彼の記事やレポートを読んでいるとPotential No.1 Starterという文字列を目にすることがありますが、その通り、エースに必要な要素を全て備えている、トータルパッケージなスターターです。私が思うその要素ですが、
・ファストボールの速度帯(常時95マイル前後)
・平均以上の変化球が2つ以上
・コマンド面
・体格面(小さすぎないこと)
という4点です。
ひとつずつ触れていくと、Tiedemannは絶対数が少ないLHPでありながら常時95マイル、最速98マイルのファストボールを投げ、スライダー、チェンジアップはすでに平均以上の評価を受けています。スライダーの変化はBOSのクリス・セールのものをイメージしていただくと理解しやすいでしょうか。ストライクゾーンを横に通過する大きなスライダーです。チェンジアップは9歳のとき、彼が参加したチームのコーチに教えてもらったという握りでずっと投げ続けているそうで、これも高い評価を受けています。

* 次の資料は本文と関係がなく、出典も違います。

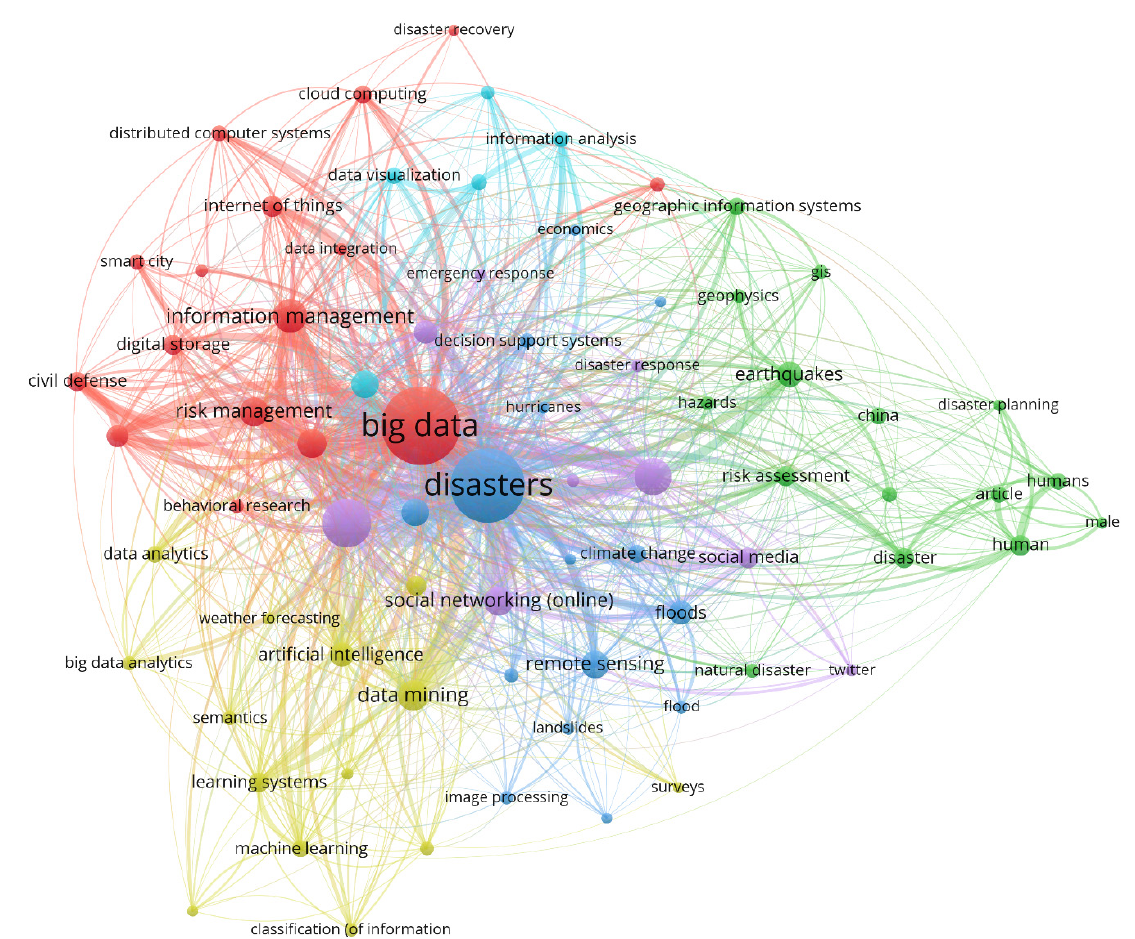
Figure 4. Most frequent keywords used in the big data articles on disaster management from 2010 to 2020.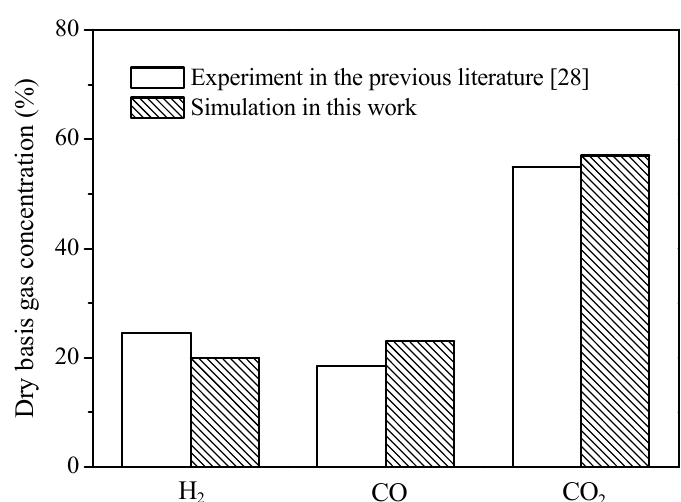
Figure 3. Comparison of dry basis gas concentrations at the fuel reactor outlet between the experiment and simulation.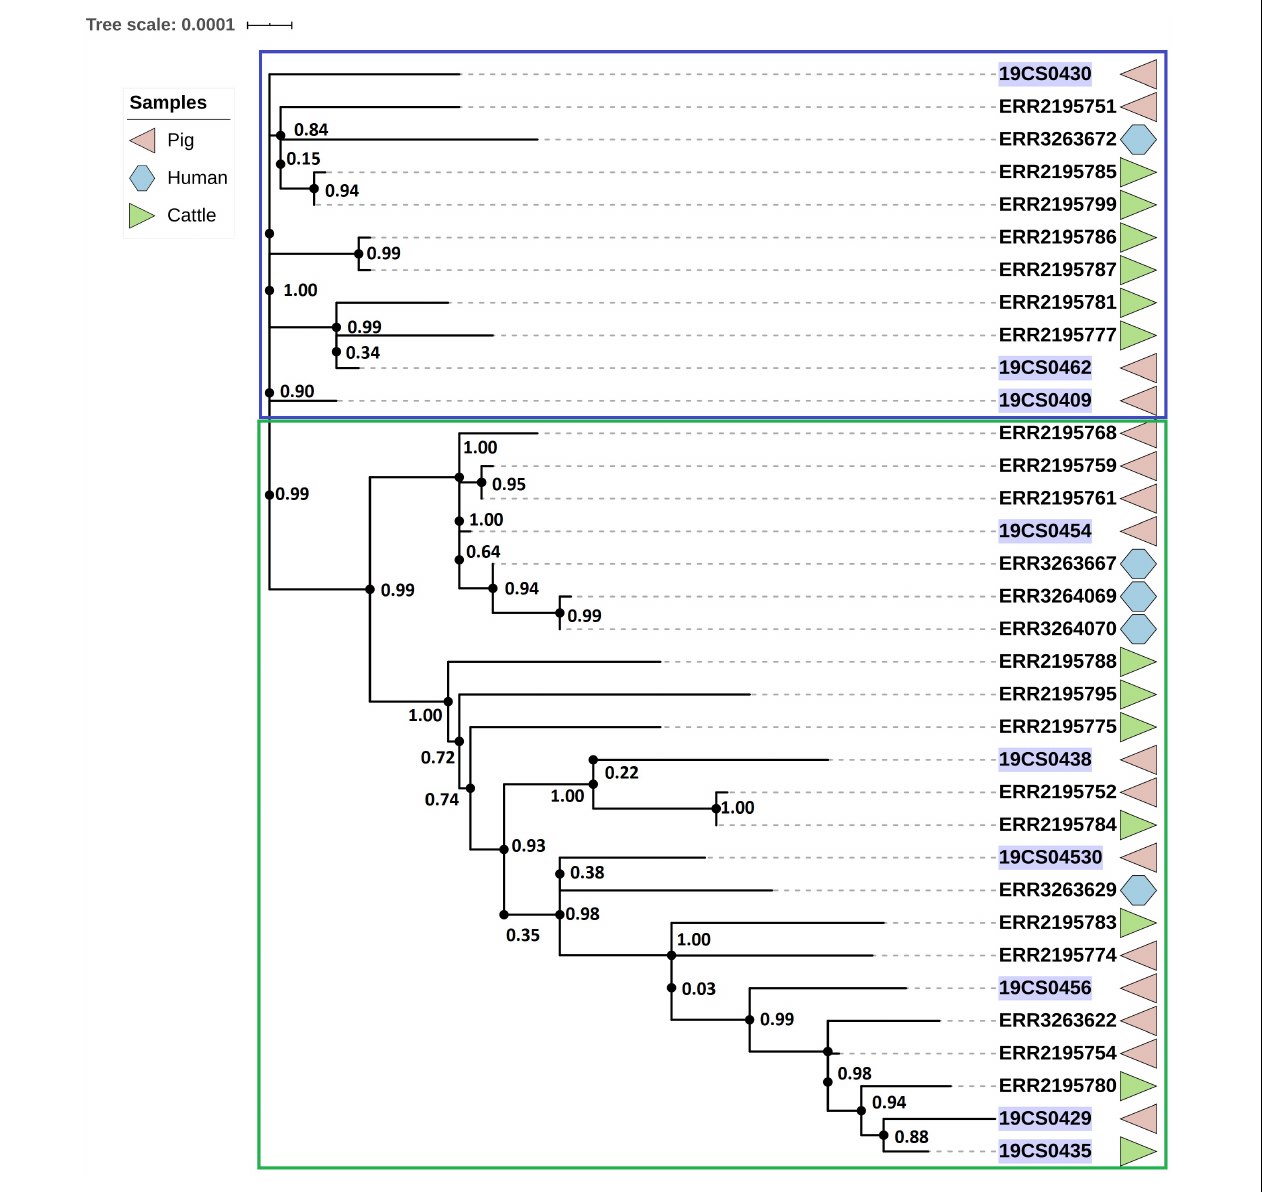
FIGURE 3 | Phylogenetic SNP-based tree of S. Derby ST39 strains. Clusters are labeled in colored rectangles: cluster 1 (blue) and cluster 2 (green). The colored figures alongside the tree represent the source of the isolates: pig (pink), human (blue), and cattle (green). FLI isolates marked in purple.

「僕が9歳くらいのとき、トラベルボールのコーチにチェンジアップの握りを教えてもらって、それ以来はずっと変えていないんだ」
上記ページより訳、引用
※トラベルボールは日本でいうリトルリーグに近いもので、名称通り試合をするために遠征を伴うこともある
トラベルボールに関しては興味がある方はこちらをご覧ください(本題ではないので)。
コマンド面は78.2イニングで29四球で、BB/9(9イニング換算で四球を何個出すか)では3.3と、ストライクゾーンにボールを集めることができています。ここをもう少し向上させるとさらに支配的なピッチングが出来そうで、数少ない彼の弱点となっています(と言ってもケチをつけるならこれくらいしかないのですが)。
体格面に関してですが、MLBレベルになるとトップレベルでは年間で200イニング以上投げることもあるため、体が小さすぎると投げ続けることで蓄積してくるダメージに耐えることがむずかしくなってくると考えられます。そのため、MLBレベルともなると体格が優れていないとリリーバーに回されてしまう可能性が出てきます。Tiedemannは6フィート4インチあるため、この点に関しては心配ないと言えるでしょう。
スライダーの変化でクリス・セールをイメージに挙げましたが、スピンの効いたファストボール、大きく横滑りするスライダーや沈むチェンジアップという持ち球面で、ピッチャーとしてのタイプも彼に近いと思っています。Tiedemannはセールほど細くはなく、がっしりした体格をしていますが、このまますくすくと成長すればセールのように、長い間エースレベルとしての活躍が期待できる逸材です。
スライダー多めの登板映像
ファストボール多めの登板映像
1人目の打者からチェンジアップで三振を奪っている映像
② Yosver Zulueta
・基本プロフィール
フルネーム:Yosver Jose Zulueta
ポジション:RHP
生年月日:1998年1月23日生まれ(24歳)
出身:キューバ・レメディオス
プロ入り:2019年6月 インターナショナルFAより入団
投/打 R/R
身長/体重 6フィート1インチ(185センチ)/190ポンド(86キロ)
・2022年シーズン成績
1A・1A +・2A・3A合計
21G 55.2IP
ERA:3.72
84SO
32BB
・MLB公式サイトによるスカウティングスケール
Fastball:70
Slider:55
Curveball:55
Changeup:55
Control:45
Overall:50
・選手寸評
2019年6月にインターナショナルFAからブルージェイズとサインして入団したZuluetaでしたが、すぐにトミージョン手術をすることになりました。2020年は新型コロナウイルスの影響でマイナーリーグが開催されなかったこともあり、復帰は2021年に。しかし、プロ入り後初登板となった試合で打者1人と対戦時、ベースカバーのプレーにて膝の前十字靭帯を断裂する重症を負い、再びシーズン絶望という悲劇に見舞われました。ようやくのフルシーズンデビューとなった2022年は、高いポテンシャルを見せた一方、課題も見えた1年になった印象です。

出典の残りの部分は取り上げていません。